▶ _What you are asked to do_
Find the line below with "告をいたしました。なお、成果論文は下記のリンクよりご" and the line with "கம்பிகளைப் பிடித்தபடி நின்றாள் யாமினி! ‘நல்லா". Output them and the lines between, exactly, but not the pictures.

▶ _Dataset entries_
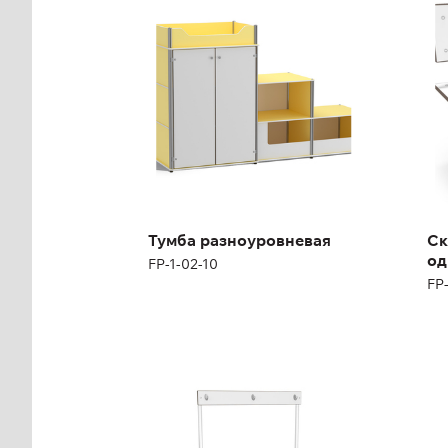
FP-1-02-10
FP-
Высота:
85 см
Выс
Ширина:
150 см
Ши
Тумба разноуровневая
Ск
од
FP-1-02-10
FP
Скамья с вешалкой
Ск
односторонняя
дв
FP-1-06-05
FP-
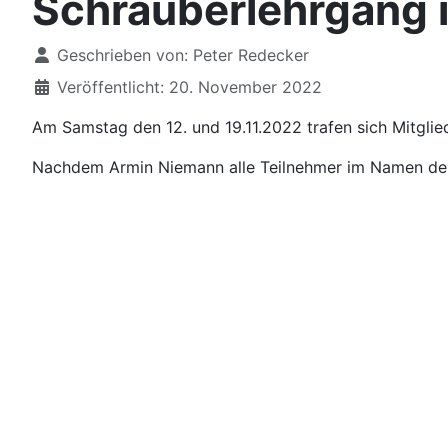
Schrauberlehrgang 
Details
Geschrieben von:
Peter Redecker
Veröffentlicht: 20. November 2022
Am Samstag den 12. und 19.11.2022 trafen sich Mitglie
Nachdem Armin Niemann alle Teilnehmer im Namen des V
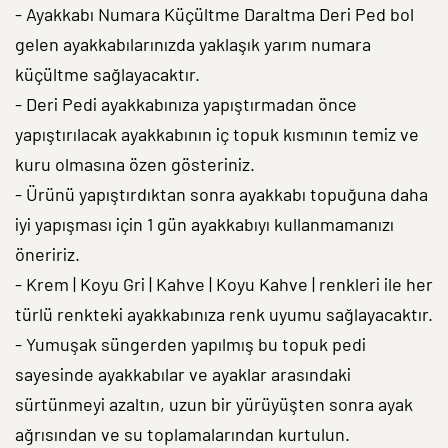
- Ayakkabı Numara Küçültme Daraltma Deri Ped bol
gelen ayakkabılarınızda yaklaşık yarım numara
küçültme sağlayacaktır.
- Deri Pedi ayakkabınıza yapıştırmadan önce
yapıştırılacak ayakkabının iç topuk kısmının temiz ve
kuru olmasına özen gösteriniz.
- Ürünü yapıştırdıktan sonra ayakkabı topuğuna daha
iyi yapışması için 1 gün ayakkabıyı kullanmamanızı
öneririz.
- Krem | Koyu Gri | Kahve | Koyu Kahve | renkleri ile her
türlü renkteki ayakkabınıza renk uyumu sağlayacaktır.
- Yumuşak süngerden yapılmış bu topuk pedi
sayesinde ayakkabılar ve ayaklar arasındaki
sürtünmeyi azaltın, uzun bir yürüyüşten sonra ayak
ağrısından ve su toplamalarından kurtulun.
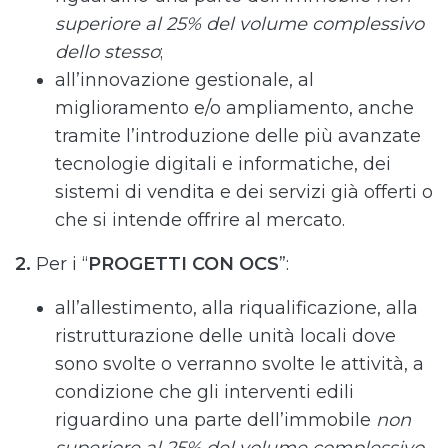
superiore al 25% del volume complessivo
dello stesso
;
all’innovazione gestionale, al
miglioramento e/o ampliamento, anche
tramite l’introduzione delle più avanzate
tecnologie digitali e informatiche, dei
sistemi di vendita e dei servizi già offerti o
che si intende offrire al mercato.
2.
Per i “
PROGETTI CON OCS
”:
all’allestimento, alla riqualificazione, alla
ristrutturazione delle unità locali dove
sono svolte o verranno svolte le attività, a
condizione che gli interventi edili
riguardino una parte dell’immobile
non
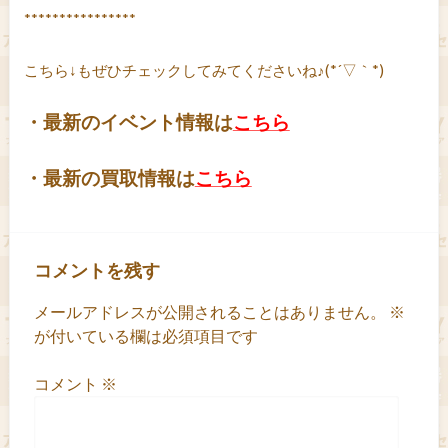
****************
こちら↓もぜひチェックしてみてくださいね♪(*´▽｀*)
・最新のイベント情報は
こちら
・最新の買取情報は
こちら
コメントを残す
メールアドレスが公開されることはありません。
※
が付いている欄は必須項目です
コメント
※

* * *

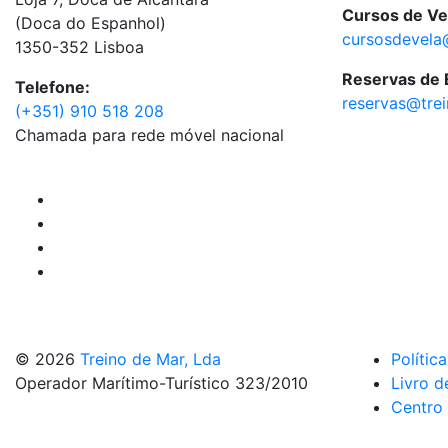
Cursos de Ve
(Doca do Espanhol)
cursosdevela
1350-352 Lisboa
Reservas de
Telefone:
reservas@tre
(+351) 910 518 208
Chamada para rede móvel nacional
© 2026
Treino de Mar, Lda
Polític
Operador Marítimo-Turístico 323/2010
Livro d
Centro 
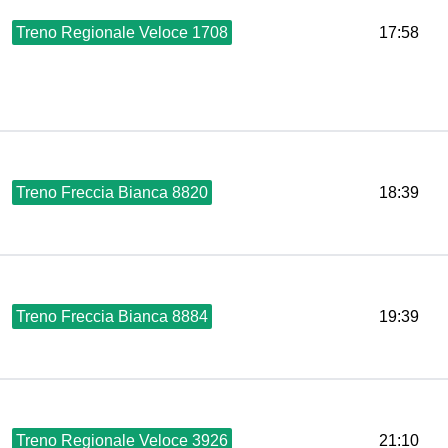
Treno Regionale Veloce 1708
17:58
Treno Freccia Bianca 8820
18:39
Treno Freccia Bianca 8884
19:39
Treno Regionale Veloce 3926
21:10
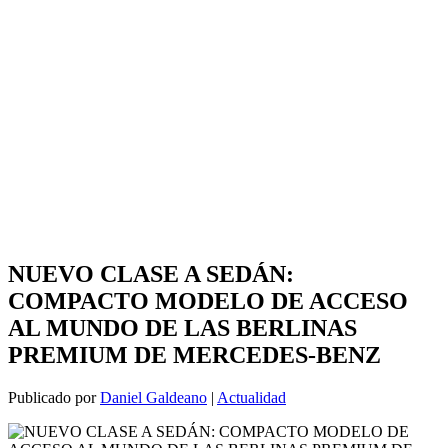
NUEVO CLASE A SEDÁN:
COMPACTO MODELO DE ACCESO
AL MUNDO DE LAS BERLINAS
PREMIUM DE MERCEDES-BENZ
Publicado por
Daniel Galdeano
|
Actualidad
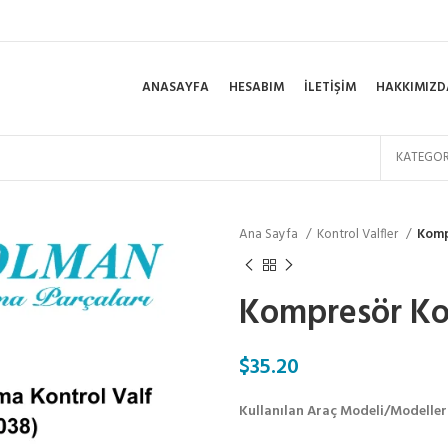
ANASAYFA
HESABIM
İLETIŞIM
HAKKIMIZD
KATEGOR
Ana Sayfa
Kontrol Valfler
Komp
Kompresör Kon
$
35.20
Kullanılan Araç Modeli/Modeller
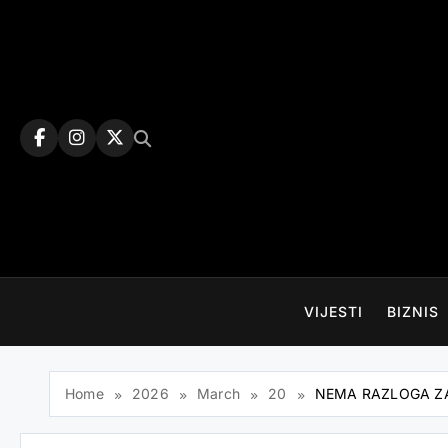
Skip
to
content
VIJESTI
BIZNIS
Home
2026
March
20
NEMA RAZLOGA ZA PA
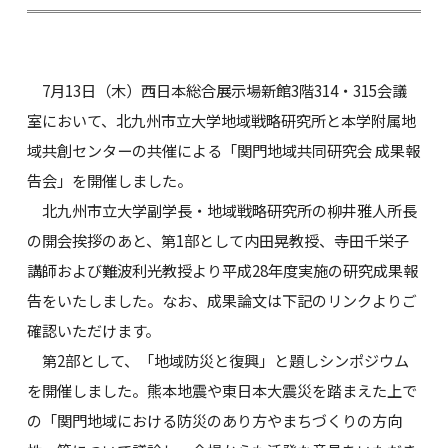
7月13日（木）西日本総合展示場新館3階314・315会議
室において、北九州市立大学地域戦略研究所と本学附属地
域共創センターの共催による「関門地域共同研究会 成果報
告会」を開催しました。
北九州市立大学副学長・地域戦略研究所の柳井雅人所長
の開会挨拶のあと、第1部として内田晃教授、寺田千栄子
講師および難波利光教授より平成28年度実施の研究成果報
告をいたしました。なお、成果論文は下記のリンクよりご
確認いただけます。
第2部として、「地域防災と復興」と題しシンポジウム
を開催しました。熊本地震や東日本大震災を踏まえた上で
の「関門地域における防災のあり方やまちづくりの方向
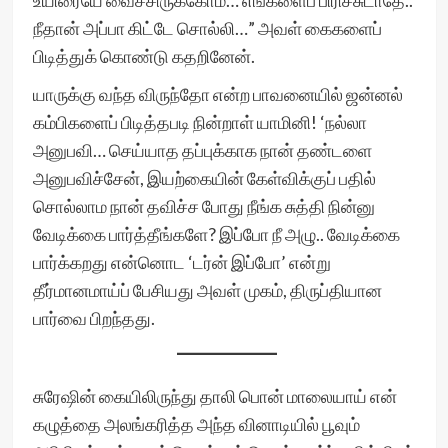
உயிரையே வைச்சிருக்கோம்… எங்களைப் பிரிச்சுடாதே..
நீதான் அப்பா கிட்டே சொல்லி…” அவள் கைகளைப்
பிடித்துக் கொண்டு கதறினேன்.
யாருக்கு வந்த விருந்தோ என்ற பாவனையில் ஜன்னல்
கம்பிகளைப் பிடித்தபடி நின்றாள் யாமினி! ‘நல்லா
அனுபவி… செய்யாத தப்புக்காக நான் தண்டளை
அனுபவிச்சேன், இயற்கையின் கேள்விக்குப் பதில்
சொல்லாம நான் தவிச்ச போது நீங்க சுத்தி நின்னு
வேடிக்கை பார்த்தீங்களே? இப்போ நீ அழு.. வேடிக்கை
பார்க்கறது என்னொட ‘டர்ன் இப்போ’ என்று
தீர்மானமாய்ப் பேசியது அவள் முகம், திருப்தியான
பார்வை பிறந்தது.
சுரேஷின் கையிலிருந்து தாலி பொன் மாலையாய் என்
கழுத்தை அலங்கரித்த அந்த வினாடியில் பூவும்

...

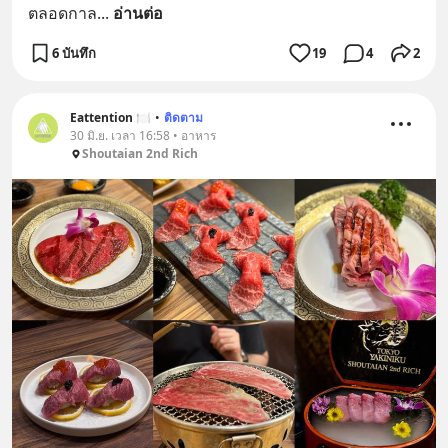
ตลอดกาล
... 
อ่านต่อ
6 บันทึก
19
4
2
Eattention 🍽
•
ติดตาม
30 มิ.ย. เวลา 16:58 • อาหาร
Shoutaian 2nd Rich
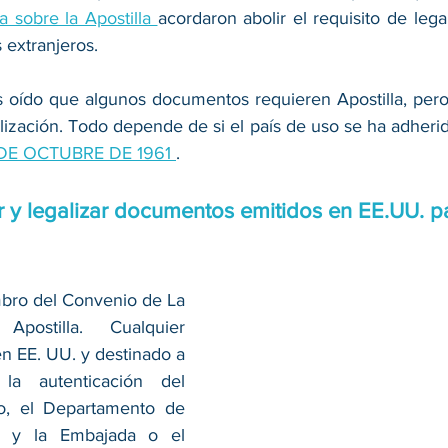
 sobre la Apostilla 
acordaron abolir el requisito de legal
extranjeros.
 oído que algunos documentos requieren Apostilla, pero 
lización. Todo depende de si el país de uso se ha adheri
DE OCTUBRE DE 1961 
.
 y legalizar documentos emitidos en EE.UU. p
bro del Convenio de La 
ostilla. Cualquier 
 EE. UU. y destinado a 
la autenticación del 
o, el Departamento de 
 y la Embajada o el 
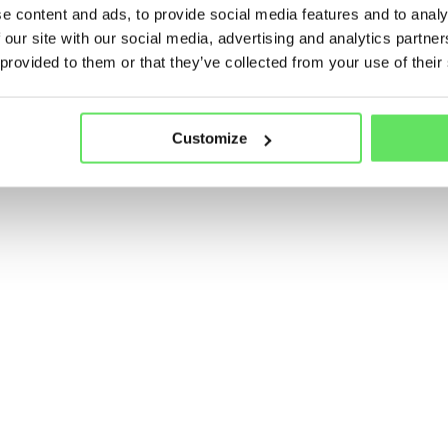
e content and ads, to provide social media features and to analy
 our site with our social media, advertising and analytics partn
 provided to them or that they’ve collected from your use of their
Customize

▶ _Response area_
告をいたしました。なお、成果論文は下記のリンクよりご
確認いただけます。
第2部として、「地域防災と復興」と題しシンポジウム
を開催しました。熊本地震や東日本大震災を踏まえた上で
の「関門地域における防災のあり方やまちづくりの方向
உயிரையே வைச்சிருக்கோம்… எங்களைப் பிரிச்சுடாதே..
நீதான் அப்பா கிட்டே சொல்லி…” அவள் கைகளைப்
பிடித்துக் கொண்டு கதறினேன்.
யாருக்கு வந்த விருந்தோ என்ற பாவனையில் ஜன்னல்
கம்பிகளைப் பிடித்தபடி நின்றாள் யாமினி! ‘நல்லா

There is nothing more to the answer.